As someone who is usually a Basher, I appreciate the evocative terminology that Mr. Vonnegut came up with. Writing, for me, has usually felt like repeatedly bashing my head against the keyboard to make the words come out. I enjoy writing immensely, but it has always been a labor of love with no shortage of painful, grueling labor. I have always felt a deep jealousy for the abilities of the Swoopers.

This has crippled me as a writer. It comes from a reprehensible perfectionism on my part. When I begin a writing project, be it fiction or non, I typically feel unprepared to write a single word before the finished product is entirely mapped out in my mind. I must have every plot point/argument laid out perfectly, every snippet of dialogue rehearsed before I touch my fingers to keyboard or pen. This involves a lot of pacing back and forth, and when I've paced all that I can in my home, a walk or two. 

Finally, a feeling of relief floods through me as I reach the conclusion that, "Yes, I have this thing all figured out. Now the hard part's done. All I have to do now is write the darn thing."

In truth, the fun part is done and the painful part has begun. As soon as I type the beginning of my mental masterpiece, I see what absolute crap it is, beginning with sentence one. I painstakingly edit, sentence by sentence as I write, proceeding at a snail's pace. I usually am utterly faithful to my mental outline as far as plot points/arguments etc., but the language that sounded so good my in head reeks of drivel when I see it spelled out, and so I Bash away. But, staying true to Vonnegut's archetype I usually hardly revise much aside from giving it a quick once-over for typos, especially looking for errors the dyslexic variety that the spellcheckers miss (I am constantly writing form instead of from, for example).

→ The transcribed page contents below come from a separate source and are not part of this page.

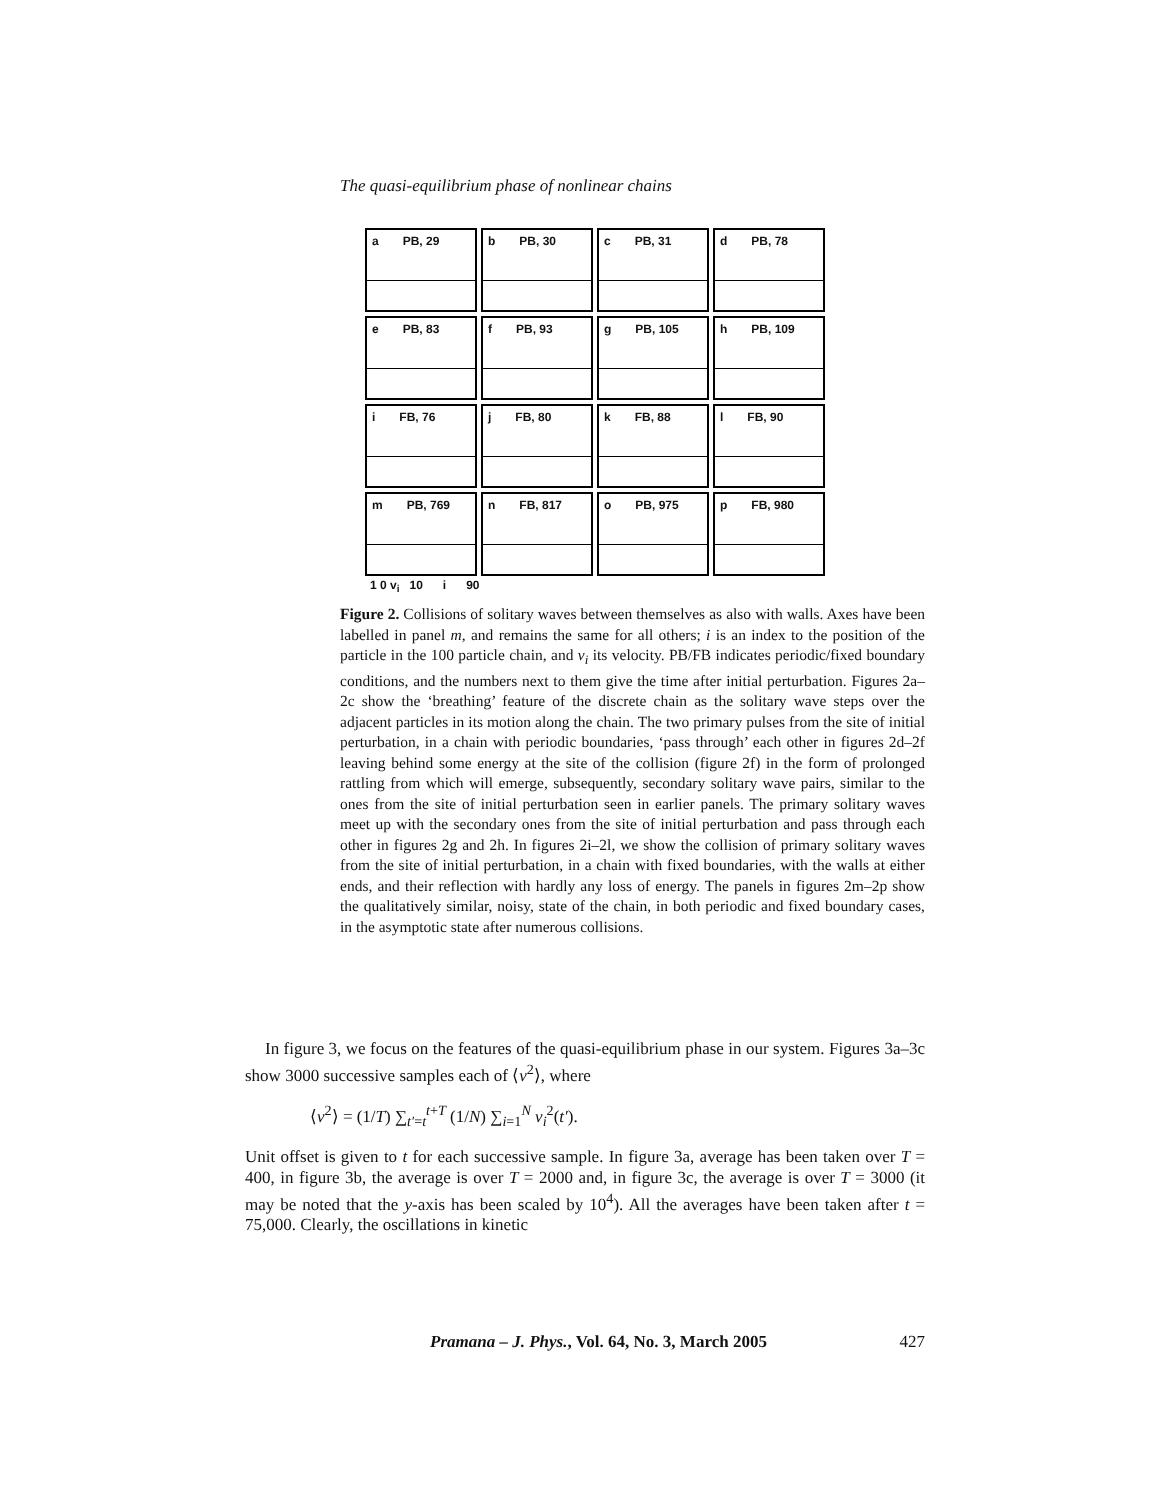The quasi-equilibrium phase of nonlinear chains
a PB, 29
b PB, 30
c PB, 31
d PB, 78
e PB, 83
f PB, 93
g PB, 105
h PB, 109
i FB, 76
j FB, 80
k FB, 88
l FB, 90
m PB, 769
n FB, 817
o PB, 975
p FB, 980
1 0 v<sub>i</sub> 10 i 90
Figure 2. Collisions of solitary waves between themselves as also with walls. Axes have been labelled in panel m, and remains the same for all others; i is an index to the position of the particle in the 100 particle chain, and v<sub>i</sub> its velocity. PB/FB indicates periodic/fixed boundary conditions, and the numbers next to them give the time after initial perturbation. Figures 2a–2c show the ‘breathing’ feature of the discrete chain as the solitary wave steps over the adjacent particles in its motion along the chain. The two primary pulses from the site of initial perturbation, in a chain with periodic boundaries, ‘pass through’ each other in figures 2d–2f leaving behind some energy at the site of the collision (figure 2f) in the form of prolonged rattling from which will emerge, subsequently, secondary solitary wave pairs, similar to the ones from the site of initial perturbation seen in earlier panels. The primary solitary waves meet up with the secondary ones from the site of initial perturbation and pass through each other in figures 2g and 2h. In figures 2i–2l, we show the collision of primary solitary waves from the site of initial perturbation, in a chain with fixed boundaries, with the walls at either ends, and their reflection with hardly any loss of energy. The panels in figures 2m–2p show the qualitatively similar, noisy, state of the chain, in both periodic and fixed boundary cases, in the asymptotic state after numerous collisions.
In figure 3, we focus on the features of the quasi-equilibrium phase in our system. Figures 3a–3c show 3000 successive samples each of ⟨v<sup>2</sup>⟩, where
⟨v<sup>2</sup>⟩ = (1/T) ∑<sub>t′=t</sub><sup>t+T</sup> (1/N) ∑<sub>i=1</sub><sup>N</sup> v<sub>i</sub><sup>2</sup>(t′).
Unit offset is given to t for each successive sample. In figure 3a, average has been taken over T = 400, in figure 3b, the average is over T = 2000 and, in figure 3c, the average is over T = 3000 (it may be noted that the y-axis has been scaled by 10<sup>4</sup>). All the averages have been taken after t = 75,000. Clearly, the oscillations in kinetic
Pramana – J. Phys., Vol. 64, No. 3, March 2005 427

Vonnegut was a Basher, reportedly writing one page at a time, refusing to go on to the next page until each was perfect, often revising a page many times. After finishing a page, he would place it in a drawer and not return to it; when he reached the last page the novel was ready to be sent to the publisher. Vonnegut being perhaps my favorite author, I was quite pleased to learn that this was his style of writing and this information served me well as a justification for my own idiosyncratic habits.

However, I am not Vonnegut. He produced many fine novels and stories using his methods. I have yet to produce anything, despite dozens of ideas and false starts over the years, a few of which I feel may have even ended up being decent had I seen the project through. My writing style has not been conducive to me actually writing anything, and I want to break this trend.

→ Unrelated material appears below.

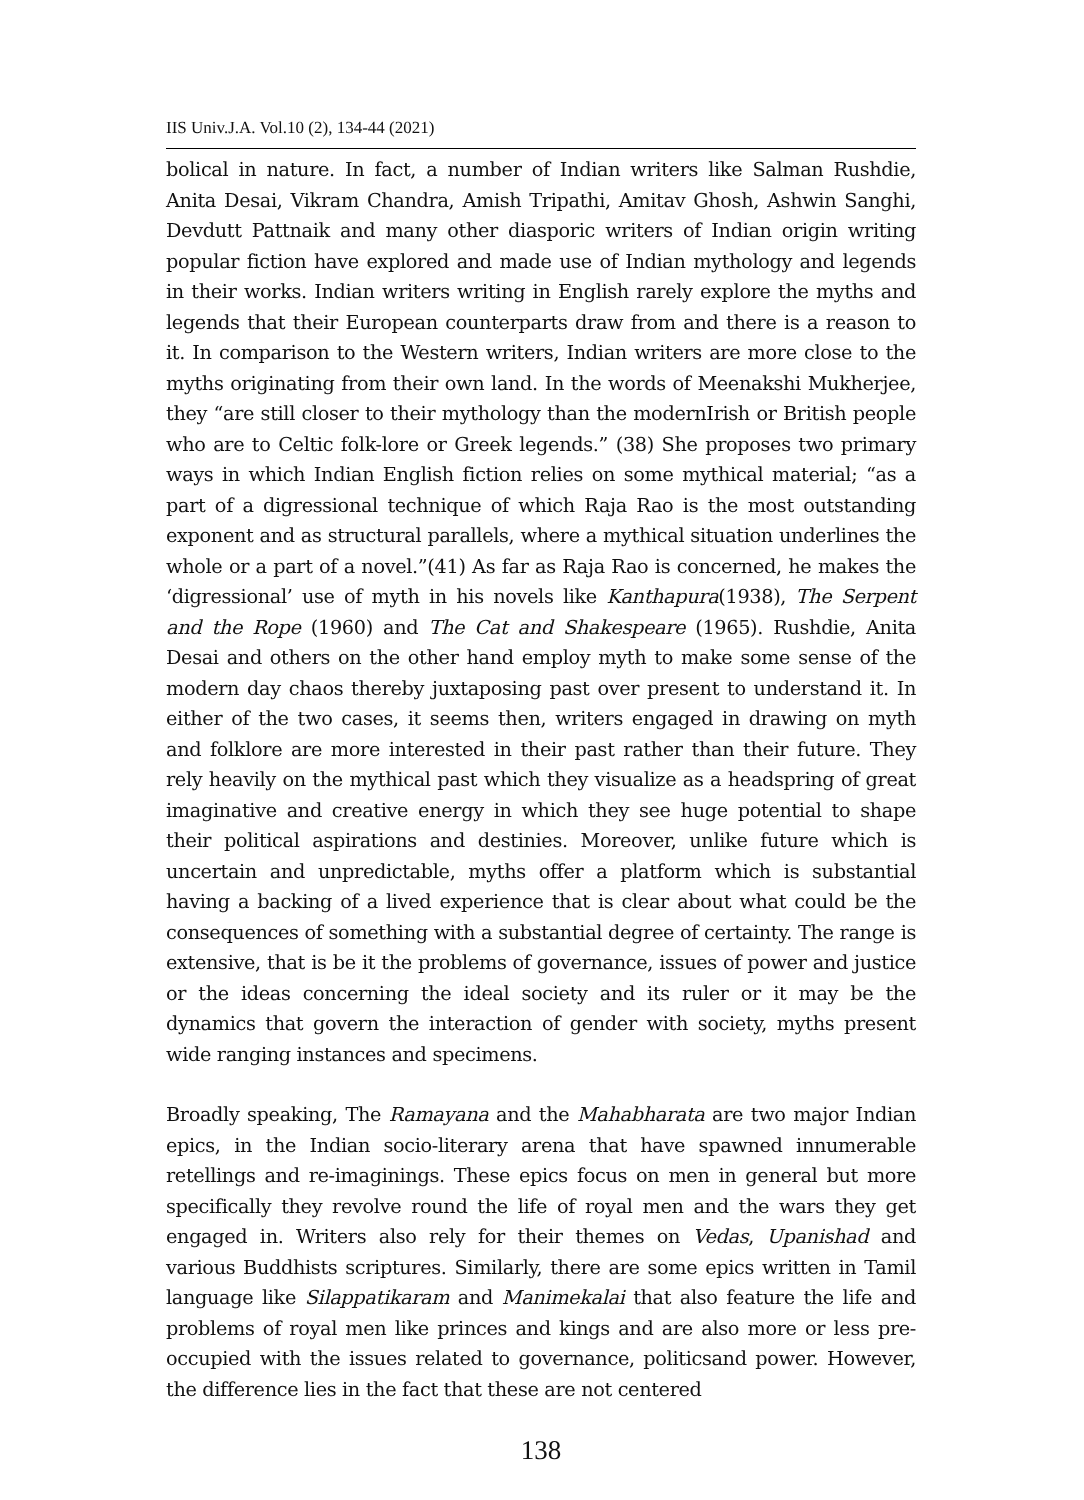IIS Univ.J.A. Vol.10 (2), 134-44 (2021)
bolical in nature. In fact, a number of Indian writers like Salman Rushdie, Anita Desai, Vikram Chandra, Amish Tripathi, Amitav Ghosh, Ashwin Sanghi, Devdutt Pattnaik and many other diasporic writers of Indian origin writing popular fiction have explored and made use of Indian mythology and legends in their works. Indian writers writing in English rarely explore the myths and legends that their European counterparts draw from and there is a reason to it. In comparison to the Western writers, Indian writers are more close to the myths originating from their own land. In the words of Meenakshi Mukherjee, they “are still closer to their mythology than the modernIrish or British people who are to Celtic folk-lore or Greek legends.” (38) She proposes two primary ways in which Indian English fiction relies on some mythical material; “as a part of a digressional technique of which Raja Rao is the most outstanding exponent and as structural parallels, where a mythical situation underlines the whole or a part of a novel.”(41) As far as Raja Rao is concerned, he makes the ‘digressional’ use of myth in his novels like Kanthapura(1938), The Serpent and the Rope (1960) and The Cat and Shakespeare (1965). Rushdie, Anita Desai and others on the other hand employ myth to make some sense of the modern day chaos thereby juxtaposing past over present to understand it. In either of the two cases, it seems then, writers engaged in drawing on myth and folklore are more interested in their past rather than their future. They rely heavily on the mythical past which they visualize as a headspring of great imaginative and creative energy in which they see huge potential to shape their political aspirations and destinies. Moreover, unlike future which is uncertain and unpredictable, myths offer a platform which is substantial having a backing of a lived experience that is clear about what could be the consequences of something with a substantial degree of certainty. The range is extensive, that is be it the problems of governance, issues of power and justice or the ideas concerning the ideal society and its ruler or it may be the dynamics that govern the interaction of gender with society, myths present wide ranging instances and specimens.
Broadly speaking, The Ramayana and the Mahabharata are two major Indian epics, in the Indian socio-literary arena that have spawned innumerable retellings and re-imaginings. These epics focus on men in general but more specifically they revolve round the life of royal men and the wars they get engaged in. Writers also rely for their themes on Vedas, Upanishad and various Buddhists scriptures. Similarly, there are some epics written in Tamil language like Silappatikaram and Manimekalai that also feature the life and problems of royal men like princes and kings and are also more or less pre-occupied with the issues related to governance, politicsand power. However, the difference lies in the fact that these are not centered
138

Enter this blog. Everything I've written so far has been typed as fast as possible`, having not really thought out what I will write in any detail, moving quickly, higgledy-piggledy, crinkum-crankum, any which way. Admittedly, I then, rather than carefully revising as a true Swooper would, usually immediately hit the "Publish Post" without so much as a read-through. This mostly has to do with the fact that, having a three month old daughter, I have precious little free time these days and I only allot myself so much time to waste on this thing. But if I were writing something more serious and close to my heart than a frivolous blog, I would revise carefully.

The point is, I'm trying real hard to develop some habits of Swoopers. When it come to non-blog writing, I will probably always be a Basher to a degree, but I am trying to use this blog as an exercise in generating words quickly. If I desire to write, which I do, than I need to write and not just think about writing. This means perhaps beginning to write without as clear a mental picture to begin with as I would prefer, and not laboring over each sentence to the point that I never finish anything (my hard drive is filled with the openings pages of aborted writing projects). I need to be less of a Basher. I have much to learn from the Swoopers of the word.

And so, patient reader, forgive me when these blog posts lack a certain polish or perfection. I am viewing them as an ongoing exercise in Swooperism, and little more.